Though Michigan’s GDP increased at an annual rate of 1.4% since 2015, this growth was likely hampered by people moving out of the state. From 2010 to 2019, over 73,000 more people moved out of Michigan than moved to it, equivalent to 0.7% of the 2010 population.
44. Alaska
> 5 yr. annualized GDP growth rate through Q1 2020: +0.0% (4th lowest)
> 5 yr. annualized employment growth rate through June 2020: -2.4% (3rd lowest)
> June 2020 unemployment rate: 12.4% (11th highest)
> Poverty rate: 10.9% (13th lowest)
Alaska is one of just three states in which the equivalent of over half of the labor force has filed for unemployment since March 15. The state’s job market has long been in decline, contracting each year since 2015 for an annualized employment decline of 2.4% over the past five years.

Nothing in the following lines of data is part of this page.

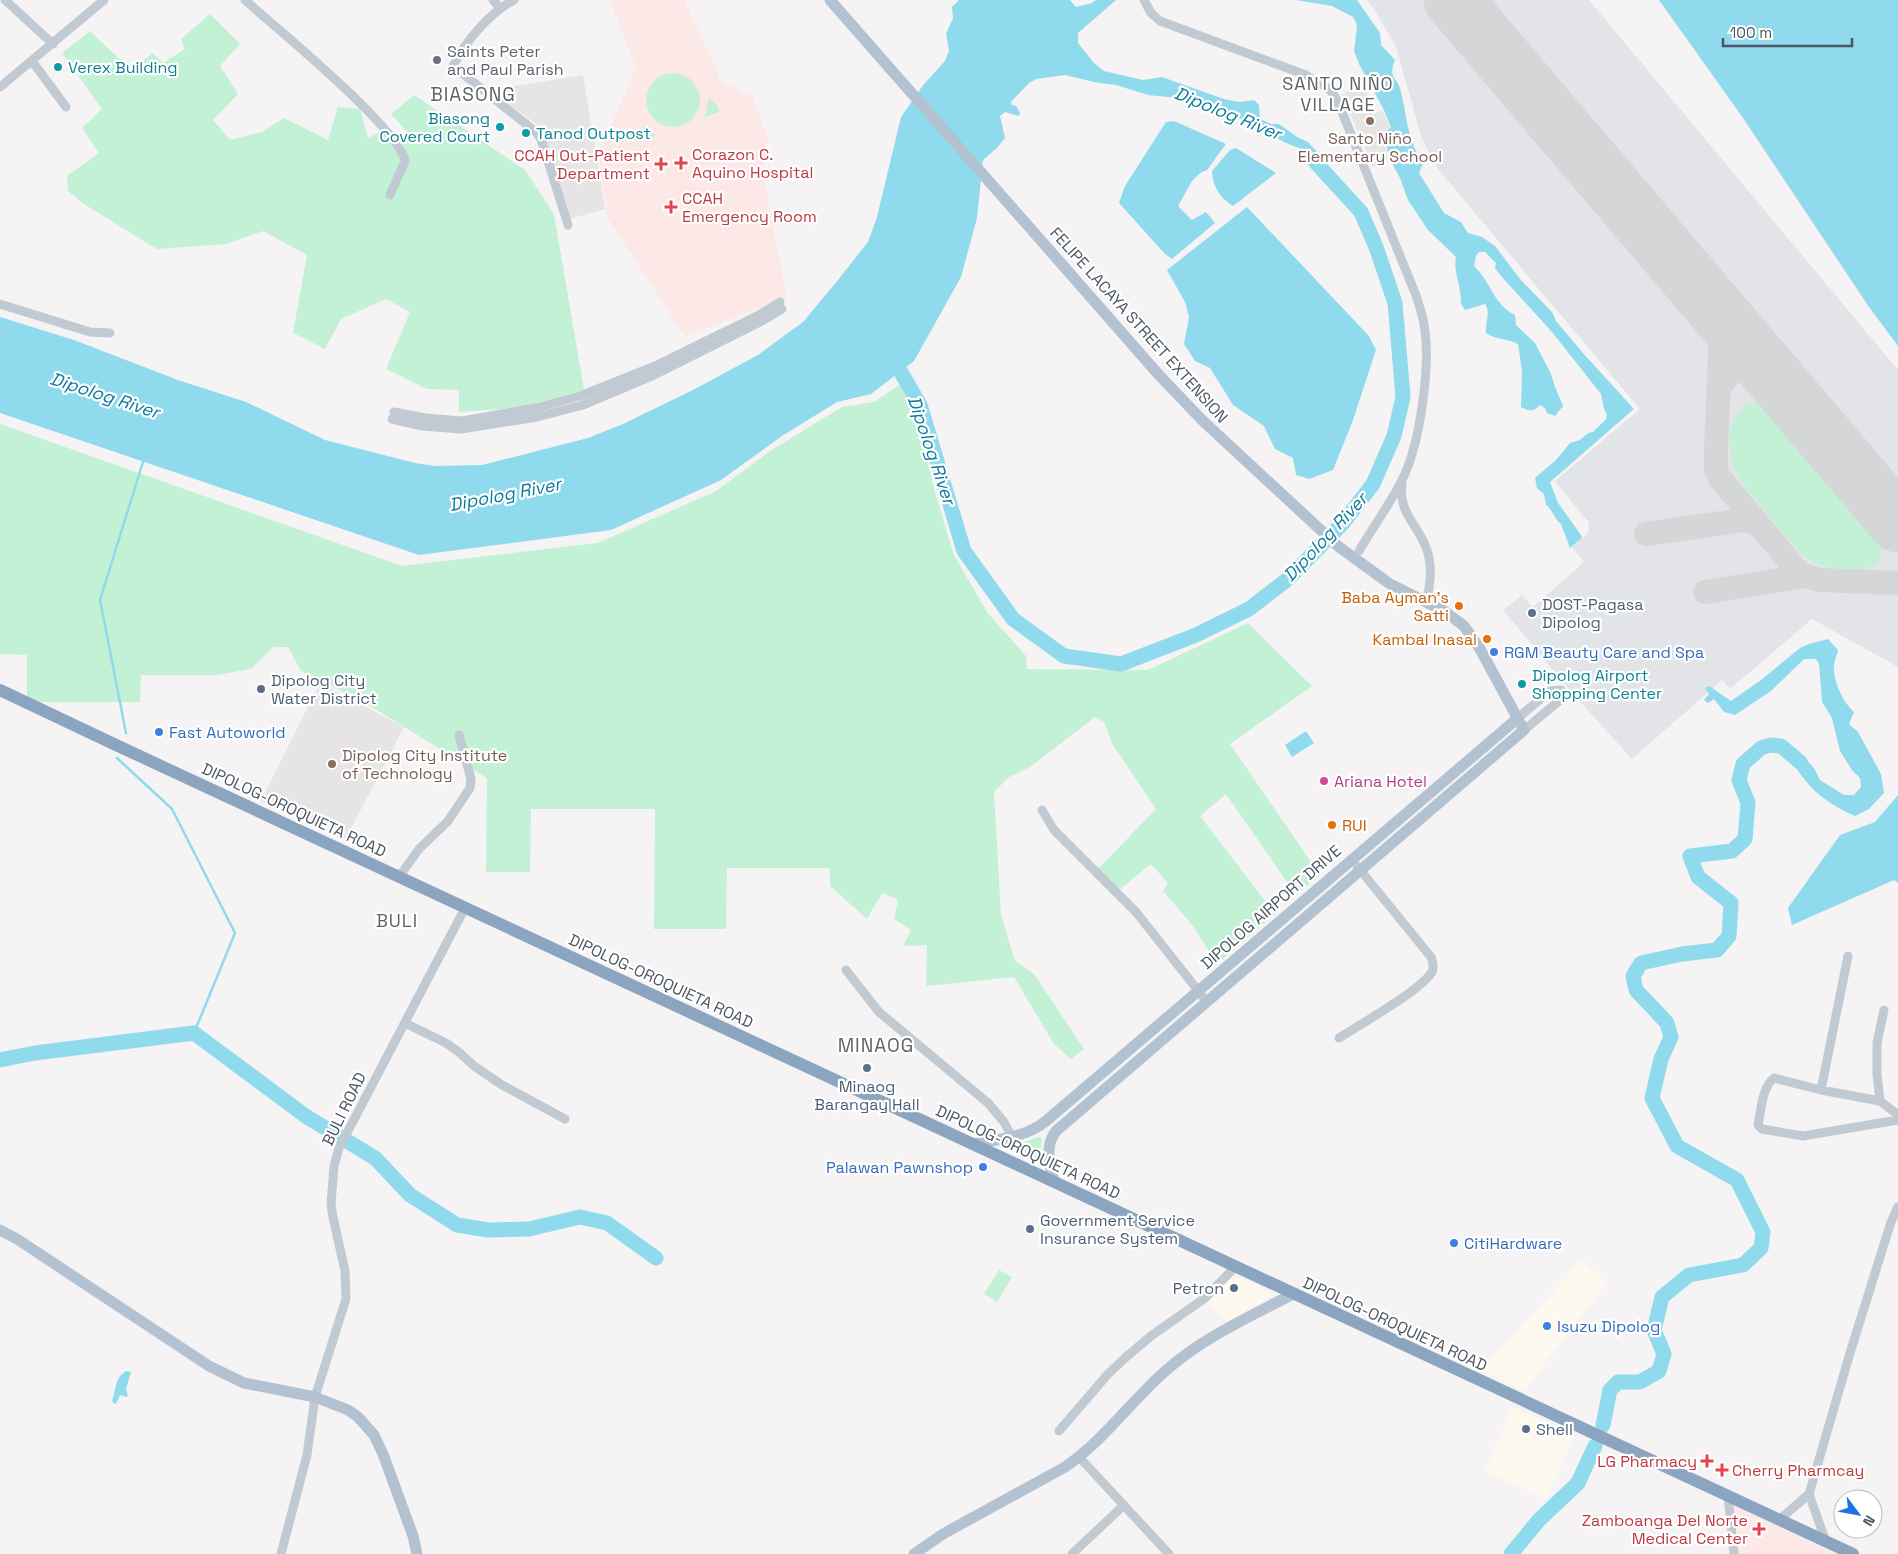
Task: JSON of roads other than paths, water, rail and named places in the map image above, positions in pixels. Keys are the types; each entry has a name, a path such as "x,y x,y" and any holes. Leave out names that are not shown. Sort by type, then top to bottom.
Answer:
{"highway":[{"name":"DIPOLOG-OROQUIETA ROAD","path":"0,690 1853,1554"}],"main road":[{"name":"FELIPE LACAYA STREET EXTENSION","path":"830,0 1177,395 1202,420 1339,547 1390,584 1454,618 1473,637 1524,730"},
{"name":"DIPOLOG AIRPORT DRIVE","path":"973,1144 1012,1137 1031,1131 1046,1121 1518,718"},
{"name":"DIPOLOG AIRPORT DRIVE","path":"1056,1131 1524,730"},
{"path":"1046,1121 1056,1131 1050,1142 1049,1150 1054,1182"},
{"path":"0,1230 17,1239 209,1366 244,1383 316,1397 348,1410 358,1417 374,1435 413,1536 417,1554"},
{"path":"914,1554 943,1534 1080,1458 1151,1384 1179,1360 1214,1336 1292,1294"}],"street":[{"path":"5,0 53,44"},
{"path":"0,87 104,0"},
{"path":"244,0 354,97 399,145 405,161 390,195"},
{"path":"493,0 500,8"},
{"path":"514,0 500,8 485,21 453,66 536,132 541,139 568,225"},
{"path":"1144,0 1154,16 1160,21 1306,74 1333,93 1348,126 1423,317 1426,346 1421,407 1414,444 1403,478 1400,496 1409,518 1425,544 1430,564 1430,588 1426,602"},
{"path":"32,61 66,107"},
{"path":"0,304 90,332 110,333"},
{"path":"393,416 422,426 461,429 537,417 583,405 654,375 762,321 781,306"},
{"path":"1359,551 1403,478"},
{"path":"1518,718 1550,691 1561,690 1558,701 1524,730"},
{"path":"399,877 419,849 448,821 470,788 471,779 459,735"},
{"path":"1042,810 1058,835 1136,912 1207,1002"},
{"path":"1339,1038 1404,996 1425,979 1434,966 1431,957 1352,860"},
{"name":"BULI ROAD","path":"280,1554 307,1456 316,1397 346,1299 345,1271 331,1204 334,1166 339,1148 466,908"},
{"path":"1821,1090 1848,956"},
{"path":"846,970 879,1012 988,1103 1004,1122 1012,1137"},
{"path":"1880,1101 1877,1074 1877,1043 1884,1010"},
{"path":"405,1023 446,1044 502,1085 565,1119"},
{"path":"1898,1115 1880,1101 1821,1090 1774,1078 1771,1079 1764,1099 1759,1128 1803,1136 1898,1120"},
{"path":"1779,1520 1809,1494 1850,1353 1898,1207"},
{"path":"1059,1431 1108,1374 1125,1358 1151,1336 1209,1295 1234,1267"},
{"path":"1080,1458 1169,1554"},
{"path":"1809,1494 1826,1542"},
{"path":"1728,1496 1734,1554"},
{"path":"1072,1554 1124,1505"}],"water":[{"path":"959,0 1070,0 1076,7 1092,3 1096,0 1116,0 1078,33 1078,43 1094,63 1104,71 1143,80 1162,77 1224,99 1239,102 1254,100 1259,105 1260,119 1271,124 1279,124 1297,137 1308,142 1318,153 1323,163 1319,170 1304,158 1299,148 1276,138 1257,122 1244,121 1230,113 1189,99 1148,95 1116,85 1065,75 1036,79 1029,83 1011,102 1020,113 1019,116 1005,112 1000,116 1005,138 983,160 977,218 961,277 914,361 871,394 837,402 782,436 721,480 611,530 419,555 0,413 0,317 74,340 178,380 246,402 325,440 415,463 435,466 482,465 588,438 623,424 693,390 758,355 803,322 834,285 868,242 877,217 901,117 924,84 945,61 949,51 946,34 953,18 952,7"},
{"path":"1296,0 1357,0 1380,33 1381,45 1395,60 1392,70 1393,76 1398,83 1402,95 1410,136 1418,154 1424,161 1419,173 1444,213 1461,222 1468,233 1482,237 1495,246 1520,279 1552,312 1556,321 1582,352 1634,409 1550,482 1558,503 1582,538 1570,548 1561,524 1546,505 1544,494 1537,488 1535,478 1556,460 1570,443 1580,440 1588,433 1593,432 1606,419 1607,414 1601,394 1552,332 1500,275 1495,268 1496,263 1485,252 1479,252 1474,266 1485,279 1501,305 1515,315 1516,325 1535,343 1551,374 1563,406 1555,416 1547,413 1545,408 1540,405 1536,409 1531,410 1521,407 1522,371 1518,344 1486,333 1488,314 1485,304 1465,310 1461,304 1455,263 1456,257 1428,230 1408,200 1400,178 1389,158 1384,132 1391,128 1354,51 1356,22 1353,17 1332,6"},
{"path":"1659,0 1898,0 1898,346 1869,307 1743,118"},
{"path":"1174,121 1226,144 1207,170 1200,173 1192,181 1178,206 1192,220 1206,212 1215,223 1172,259 1165,254 1119,203 1125,186 1166,122"},
{"path":"1236,148 1276,173 1233,206 1218,192 1212,177 1212,171 1230,150"},
{"path":"1247,207 1369,336 1376,350 1353,420 1333,470 1309,479 1296,475 1293,458 1275,449 1264,426 1233,405 1210,368 1195,361 1184,344 1189,317 1185,302 1167,270"},
{"path":"1828,639 1838,650 1834,662 1837,685 1846,703 1854,712 1849,724 1858,732 1881,774 1884,793 1869,809 1855,816 1837,807 1820,795 1779,751 1791,747 1802,755 1814,768 1820,780 1844,795 1854,795 1861,787 1860,778 1852,770 1840,751 1832,718 1822,702 1819,664 1816,659 1804,659 1771,691 1735,715 1724,712 1714,699 1708,703 1704,700 1709,694 1705,688 1709,686 1731,701 1761,680 1800,648"},
{"path":"1306,731 1314,743 1292,757 1285,745"},
{"path":"1898,795 1898,883 1894,880 1792,925 1788,908 1840,835 1875,822"},
{"path":"126,1371 131,1372 126,1389 128,1396 120,1395 116,1404 113,1403 112,1400 119,1377"}],"waterway":[{"name":"Dipolog River","path":"891,355 920,405 964,551 1013,619 1064,656 1121,664 1196,635 1249,609 1288,579 1343,523 1373,484 1394,436 1403,397 1395,303 1376,247 1361,212 1307,153"},
{"path":"126,733 100,600 143,462"},
{"path":"1603,1425 1610,1390 1618,1382 1640,1382 1659,1371 1664,1354 1654,1330 1662,1297 1689,1275 1743,1265 1761,1248 1763,1232 1737,1180 1677,1146 1652,1098 1661,1059 1671,1037 1667,1023 1636,990 1633,976 1641,963 1682,954 1717,950 1729,936 1731,903 1698,877 1690,856 1732,851 1745,839 1748,803 1739,780 1743,764 1761,748 1770,745 1781,746 1800,762"},
{"path":"117,758 172,809 235,933 194,1033"},
{"path":"0,1060 35,1053 194,1033 307,1117 375,1158 410,1195 457,1225 488,1230 529,1229 580,1217 607,1223 656,1258"},
{"path":"1511,1554 1539,1520 1578,1483 1595,1446"}],"place":[{"name":"Saints Peter and Paul Parish","path":"437,60"},
{"name":"Verex Building","path":"58,67"},
{"name":"Santo Niño Elementary School","path":"1370,121"},
{"name":"Biasong Covered Court","path":"500,127"},
{"name":"Tanod Outpost","path":"526,133"},
{"name":"Corazon C. Aquino Hospital","path":"681,163"},
{"name":"CCAH Out-Patient Department","path":"661,164"},
{"name":"CCAH Emergency Room","path":"671,207"},
{"name":"Baba Ayman's Satti","path":"1459,606"},
{"name":"DOST-Pagasa Dipolog","path":"1532,613"},
{"name":"Kambal Inasal","path":"1487,639"},
{"name":"RGM Beauty Care and Spa","path":"1494,652"},
{"name":"Dipolog Airport Shopping Center","path":"1522,684"},
{"name":"Dipolog City Water District","path":"261,689"},
{"name":"Fast Autoworld","path":"159,732"},
{"name":"Dipolog City Institute of Technology","path":"332,764"},
{"name":"Ariana Hotel","path":"1324,781"},
{"name":"RUI","path":"1332,825"},
{"name":"Minaog Barangay Hall","path":"867,1068"},
{"name":"Palawan Pawnshop","path":"983,1167"},
{"name":"Government Service Insurance System","path":"1030,1229"},
{"name":"CitiHardware","path":"1454,1243"},
{"name":"Petron","path":"1234,1288"},
{"name":"Isuzu Dipolog","path":"1547,1326"},
{"name":"Shell","path":"1526,1429"},
{"name":"LG Pharmacy","path":"1707,1461"},
{"name":"Cherry Pharmcay","path":"1722,1470"},
{"name":"Zamboanga Del Norte Medical Center","path":"1759,1529"}],"district":[{"name":"BIASONG","path":"473,94"},
{"name":"SANTO NIÑO VILLAGE","path":"1338,94"},
{"name":"BULI","path":"397,920"},
{"name":"MINAOG","path":"876,1045"}]}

Alaska had the highest monthly unemployment rate every June from 2016 to 2019, at over 6% each year. Though in June 2020 the state’s unemployment rate doubled from the previous year’s rate to 12.4%, it no longer ranked the highest but 11th among states. Alaska is one of just four states in which the GDP actually shrank from 2015 to 2020. Alaska also has the second highest crime rate in America.
45. Illinois
> 5 yr. annualized GDP growth rate through Q1 2020: +1.0% (16th lowest)
> 5 yr. annualized employment growth rate through June 2020: -2.0% (7th lowest)
> June 2020 unemployment rate: 14.6% (7th highest)
> Poverty rate: 12.1% (22nd lowest)
Only six states have a higher unemployment rate than Illinois, where 14.6% of the labor force is out of a job. Between June 2015 and June 2019, Illinois added some 66,000 jobs. Between June 2019 and June 2020, however, a period in which COVID-19 took a toll on the state’s job market, Illinois shed a staggering 645,000 jobs.
The coronavirus is only the latest struggle in a state where economic conditions have already been weak. For example, over the five years ending with the first quarter of 2020, Illinois’ economy grew by 4.9% — half the growth rate of the U.S. economy over the same period. Population growth can trigger economic growth, but there were nearly 160,000 fewer people living in Illinois in 2019 than there were in 2010.